■ AÇÃO REQUERIDA 1:
Segundo o texto sobre a educação do campo, por que se optou pela expressão "campo" em vez de "meio rural"?
■ AÇÃO REQUERIDA 2:
Escreva a continuação do texto sobre a educação do campo, começando logo após a última frase apresentada.

■ TEXTO APRESENTADO:
....................

O modelo de escola rural proposto pelas políticas públicas vinculadas ao capitalismo se fundamenta na divisão entre campo e cidade, na expropriação da terra, dos meios de subsistência e da força de trabalho do camponês. Nesse modelo de desenvolvimento, que considera o Brasil apenas como mais um mercado emergente, camponeses e indígenas são vistos como espécies em extinção, não havendo necessidade de políticas públicas específicas para estas pessoas. Bastaria um tipo de política pública compensatória à sua própria condição de inferioridade e/ou diante das pressões sociais, (ARROYO, 2011, p.21).
As práticas de educação do campo são marcadas pelas contradições existentes no cenário das políticas públicas. Houve avanços e recuos no enfrentamento das políticas neoliberais para a educação e para a agricultura, na disputa do espaço público e da direção político-pedagógica de práticas e programas, assim como na atuação das diferentes organizações de trabalhadores, conforme o cenário das lutas mais amplas e da correlação de forças de cada momento, (CALDART, 2012 p. 262).
É neste contexto de exclusão dos povos do campo, e ao mesmo tempo um espaço de lutas e disputas, que nasce, ainda na década de 1990, o movimento “Por uma Educação do Campo”, com o objetivo de garantir os direitos educativos dos sujeitos do campo, sendo um ponto de partida para um conjunto de reflexões sociais.
A partir da realização do I Encontro Nacional de Educadores da Reforma Agrária (Enera), realizado em 1997, ocorre uma série de desdobramentos no campo das políticas públicas, como a criação do Programa Nacional de Educação na Reforma Agrária (Pronera), oficializado em 16 de abril de 1998, o surgimento da Articulação Nacional por uma Educação do Campo e a elaboração pelo Conselho Nacional de Educação (CNE) das Diretrizes Operacionais para Educação Básica das Escolas do Campo.
A I Conferência Nacional “Por uma Educação do Campo”, ocorrida em 1998, em Luziânia - Goiânia, planejada durante o I Enera, é considerada um marco para o reconhecimento do campo enquanto espaço de vida e de sujeitos que reivindicam sua autonomia e emancipação. No processo de organização do documento de
subsídio para a I Conferência, e durante os debates ocorridos nos encontros estaduais que antecederam o evento nacional, estão os argumentos do batismo do conceito “Educação do Campo”:
Decidimos utilizar a expressão campo e não a mais usual meio rural, como o objetivo de incluir no processo da Conferência uma reflexão sobre o sentido atual do trabalho camponês e das lutas sociais e culturais dos grupos que hoje tentam garantir a sobrevivência deste trabalho. Mas quando discutimos a educação do campo estamos tratando da educação que se volta ao conjunto dos trabalhadores e das trabalhadoras do campo, sejam os camponeses, incluindo os quilombolas, sejam as nações indígenas, sejam os diversos tipos de assalariados vinculados à vida e ao trabalho no meio rural. (ARROYO, 2011, p. 25, grifos do autor).

....................

■ LISTAGEM DE DADOS:

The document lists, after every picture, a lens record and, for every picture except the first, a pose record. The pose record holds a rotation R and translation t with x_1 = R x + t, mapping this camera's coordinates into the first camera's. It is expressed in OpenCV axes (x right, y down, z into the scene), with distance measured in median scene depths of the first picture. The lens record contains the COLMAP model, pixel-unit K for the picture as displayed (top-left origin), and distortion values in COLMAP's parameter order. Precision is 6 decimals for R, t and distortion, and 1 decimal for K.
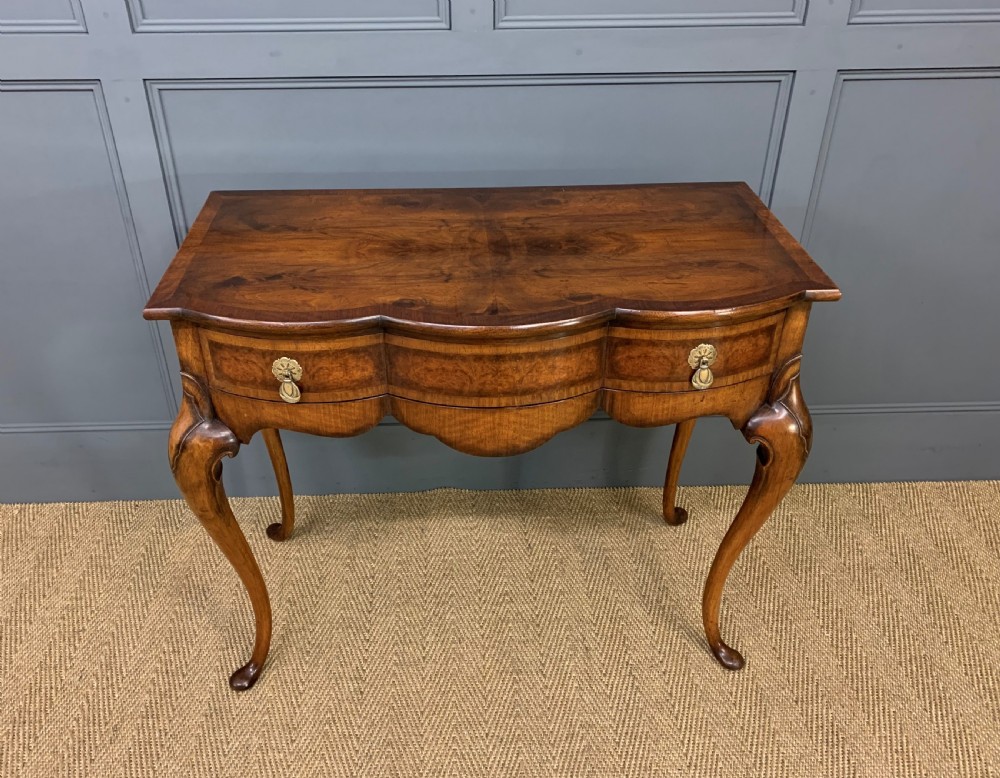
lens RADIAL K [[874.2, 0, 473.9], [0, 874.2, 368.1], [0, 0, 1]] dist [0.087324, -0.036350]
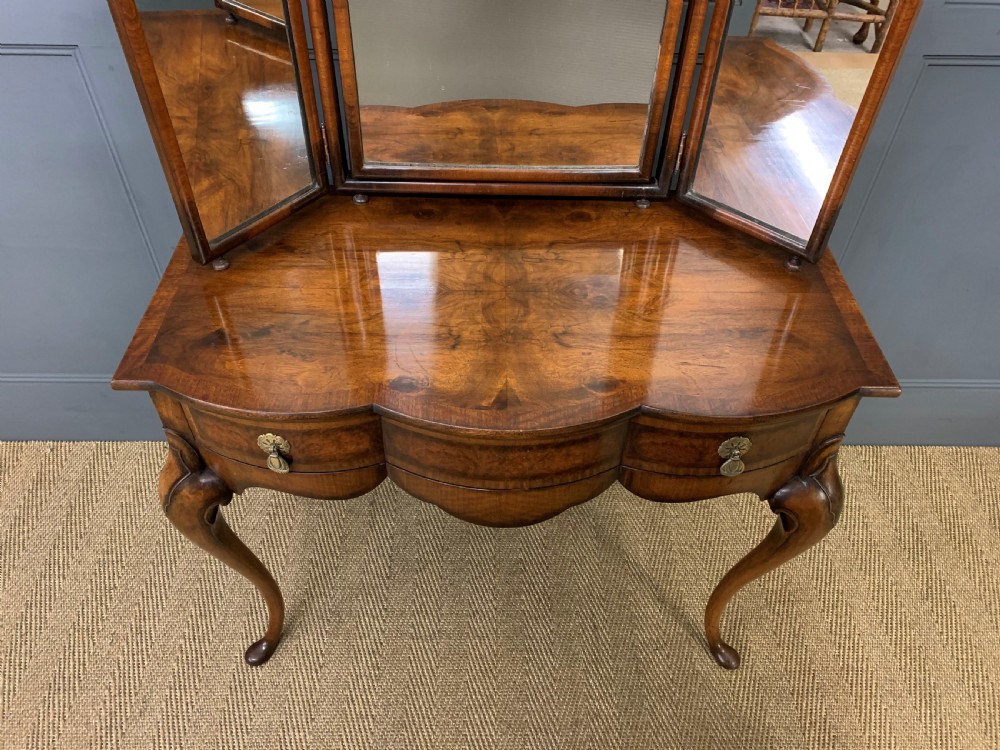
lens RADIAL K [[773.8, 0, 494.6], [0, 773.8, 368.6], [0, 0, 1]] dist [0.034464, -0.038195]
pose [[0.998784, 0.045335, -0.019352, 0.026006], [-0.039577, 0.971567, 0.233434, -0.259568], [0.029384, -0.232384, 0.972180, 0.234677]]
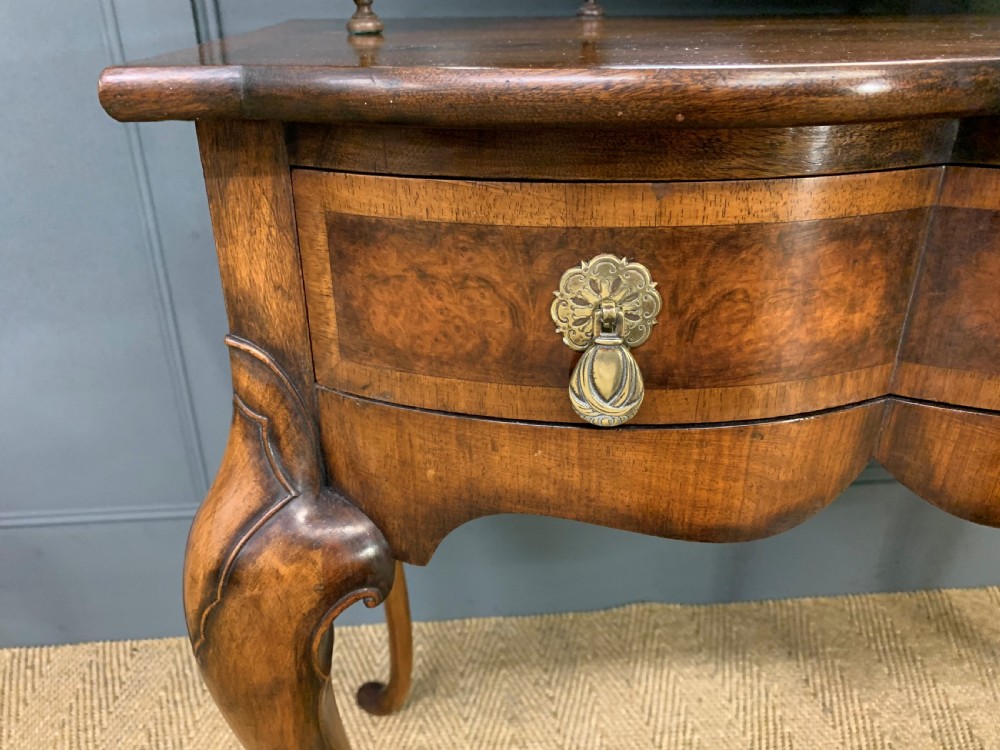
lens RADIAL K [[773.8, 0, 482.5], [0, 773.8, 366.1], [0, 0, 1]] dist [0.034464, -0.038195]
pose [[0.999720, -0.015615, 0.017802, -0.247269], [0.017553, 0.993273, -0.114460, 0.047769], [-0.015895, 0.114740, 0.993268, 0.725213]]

....................

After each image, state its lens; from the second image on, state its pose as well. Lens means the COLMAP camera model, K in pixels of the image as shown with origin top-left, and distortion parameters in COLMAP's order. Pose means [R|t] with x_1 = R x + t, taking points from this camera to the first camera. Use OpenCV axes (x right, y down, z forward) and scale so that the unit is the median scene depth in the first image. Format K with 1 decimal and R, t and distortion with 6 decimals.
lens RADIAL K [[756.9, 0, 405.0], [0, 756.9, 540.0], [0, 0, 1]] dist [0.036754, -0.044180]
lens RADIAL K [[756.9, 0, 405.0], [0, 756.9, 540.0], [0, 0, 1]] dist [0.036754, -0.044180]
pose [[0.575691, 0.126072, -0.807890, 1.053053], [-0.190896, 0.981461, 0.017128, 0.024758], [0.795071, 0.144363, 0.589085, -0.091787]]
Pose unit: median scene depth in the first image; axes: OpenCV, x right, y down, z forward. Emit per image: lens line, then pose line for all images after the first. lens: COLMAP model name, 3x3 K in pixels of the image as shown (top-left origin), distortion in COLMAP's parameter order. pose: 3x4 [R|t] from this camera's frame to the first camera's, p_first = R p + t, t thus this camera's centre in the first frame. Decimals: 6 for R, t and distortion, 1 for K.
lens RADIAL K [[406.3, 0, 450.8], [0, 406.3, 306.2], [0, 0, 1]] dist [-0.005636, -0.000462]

....................

■ ESPAÇO DE RESPOSTA 1:
A expressão "campo" foi escolhida para incluir na Conferência uma reflexão sobre o sentido atual do trabalho camponês. A reflexão também abrangeria as lutas sociais e culturais dos grupos que tentam garantir a sobrevivência desse trabalho.

■ ESPAÇO DE RESPOSTA 2:
Caldart (2012, p. 257), ao aprofundar o conceito de Educação do Campo, destaca o protagonismo dos movimentos sociais camponeses no batismo originário deste termo, ajudando a compreender o que essencialmente essa experiência é e na consciência de mudança que assinala e projeta para além dela mesma. Este novo conceito substitui, portanto, o que é denominado de educação rural. Diante deste contexto de luta e resistência camponesa, o Pronera12 foi fundamental para promover melhorias na vida dos sujeitos camponeses, na medida em que considerou as diversas práticas e experiências pedagógicas desenvolvidas pelas diversas organizações sociais e universidades.
O Pronera foi criado como estratégia política para incluir jovens e adultos assentados excluídos das políticas públicas de educação do governo Fernando Henrique Cardoso (1995-2002), governo este que mais se ocupou em racionalizar gastos públicos e reformou o ensino a partir de uma visão economicista. A participação dos movimentos sociais na elaboração do Programa foi muito significativa na consolidação de políticas públicas para o Estado, que historicamente vinha menosprezando as demandas e as especificidades educacionais do campo. (MOLINA, 2009).
Pensando na ampliação do conceito de educação do campo enquanto espaço de luta e resistência dos movimentos sociais, outro desafio é proposto com o objetivo de firmar esse conceito também no contexto da educação profissional no Brasil. Na conjuntura de uma política de expansão da Educação Profissional a partir
12 Criado em 1998, por meio da Portaria nº 10/98, através do Ministério Extraordinário da Política Fundiária, foi incorporado ao Instituto Nacional de Colonização e Reforma Agrária (Incra), em 2001, por meio da Portaria nº 837/2001.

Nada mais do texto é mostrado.